This was published under the 2010 to 2015 Conservative and Liberal Democrat coalition government
The government is to introduce measures to increase access to affordable, short term credit.
The government will introduce legislation in the autumn so that more people have access to affordable, short term credit.
The changes will allow credit unions to provide credit to customers they had previously been forced to turn away.
The new legislation will allow firms to increase the maximum interest rate that credit unions can charge from 2 per cent to 3 per cent per calendar month by amending the Credit Union Act 1979. The increase will not be compulsory and individual credit unions will be able to choose whether or not it would be appropriate for them to increase their rates. The new, higher cap will come into effect on 1 April 2014.
The new 3 per cent interest rate will be introduced alongside the Credit Union Expansion Project, which is run by the Department for Work and Pensions (DWP) and will enable credit unions to reduce their running costs and be financially sustainable. DWP aims for the sector to serve 1 million more people by 2019. Currently, approximately 1 million people use credit unions, with over £600m currently out on loan to members (ABCUL, 2012).
Even with this increase, credit unions will still be substantially cheaper than any comparable form of credit.
For example, a typical “home collected credit loan” could see the borrower charged over 4 times the rate of APR compared to a credit union loan at the new, higher cap. Home credit lenders make an estimated 6 million loans per year with a total value of £1.3 billion, to an estimated 2.3 million customers (OFT, 2010).

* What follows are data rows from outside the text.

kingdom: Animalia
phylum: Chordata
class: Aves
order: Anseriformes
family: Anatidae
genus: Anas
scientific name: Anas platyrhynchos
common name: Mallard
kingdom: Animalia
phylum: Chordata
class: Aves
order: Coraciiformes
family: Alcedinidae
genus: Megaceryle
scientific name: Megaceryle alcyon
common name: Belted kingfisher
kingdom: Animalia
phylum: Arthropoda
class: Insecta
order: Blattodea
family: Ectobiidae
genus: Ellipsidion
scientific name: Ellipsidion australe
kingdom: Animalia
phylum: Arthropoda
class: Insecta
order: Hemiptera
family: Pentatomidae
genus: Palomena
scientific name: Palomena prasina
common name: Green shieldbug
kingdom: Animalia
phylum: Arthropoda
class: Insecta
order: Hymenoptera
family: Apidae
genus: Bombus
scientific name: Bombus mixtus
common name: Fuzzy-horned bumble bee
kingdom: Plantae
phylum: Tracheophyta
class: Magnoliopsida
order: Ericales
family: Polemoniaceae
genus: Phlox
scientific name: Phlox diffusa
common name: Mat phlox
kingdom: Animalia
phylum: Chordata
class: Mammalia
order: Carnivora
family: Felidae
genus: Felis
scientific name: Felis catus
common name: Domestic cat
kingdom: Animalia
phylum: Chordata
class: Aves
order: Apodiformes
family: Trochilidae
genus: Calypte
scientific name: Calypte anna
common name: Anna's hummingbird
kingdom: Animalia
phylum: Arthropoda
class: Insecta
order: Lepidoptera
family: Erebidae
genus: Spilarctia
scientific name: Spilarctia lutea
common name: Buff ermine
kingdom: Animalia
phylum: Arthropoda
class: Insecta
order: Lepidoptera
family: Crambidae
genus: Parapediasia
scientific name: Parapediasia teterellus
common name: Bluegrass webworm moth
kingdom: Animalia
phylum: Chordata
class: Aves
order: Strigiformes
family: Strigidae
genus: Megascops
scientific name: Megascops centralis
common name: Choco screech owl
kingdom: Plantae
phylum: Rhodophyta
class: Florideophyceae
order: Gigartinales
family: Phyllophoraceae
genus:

A credit union charging 3 per cent per calendar month on a £400 loan over one year, would result in a total repayment of £477.36. In comparison, a typical home collected credit loan charges between 230% APR and 272% APR, on a £400 loan over one year. On a £400 loan over 52 weeks, the total amount repayable ranges from £693.33 to £728.
Economic Secretary to the Treasury, Sajid Javid, said:
Credit unions provide an invaluable service to people on lower incomes, offering sound financial advice and responsible lending.
Allowing the maximum rate of interest to increase will help credit unions become more stable and allow them to offer reliable, affordable credit to consumers who may have to resort to more expensive means.
Under the current cap credit unions often make a loss on the small, short term loans. Credit unions intend on using the extra income to; lend to members with a higher risk profile, which they currently turn away; reduce their losses; reduce cross subsidisation with larger loans; and offer a wider variety of products.
This is part of the government’s efforts to ensure that the credit union sector is in a position to grow and serve a greater number of members without undermining its stability.
The announcement comes after a 3 month consultation on the proposals. Responses to the consultation have been positive and the government’s plans for legislative change have received widespread industry support.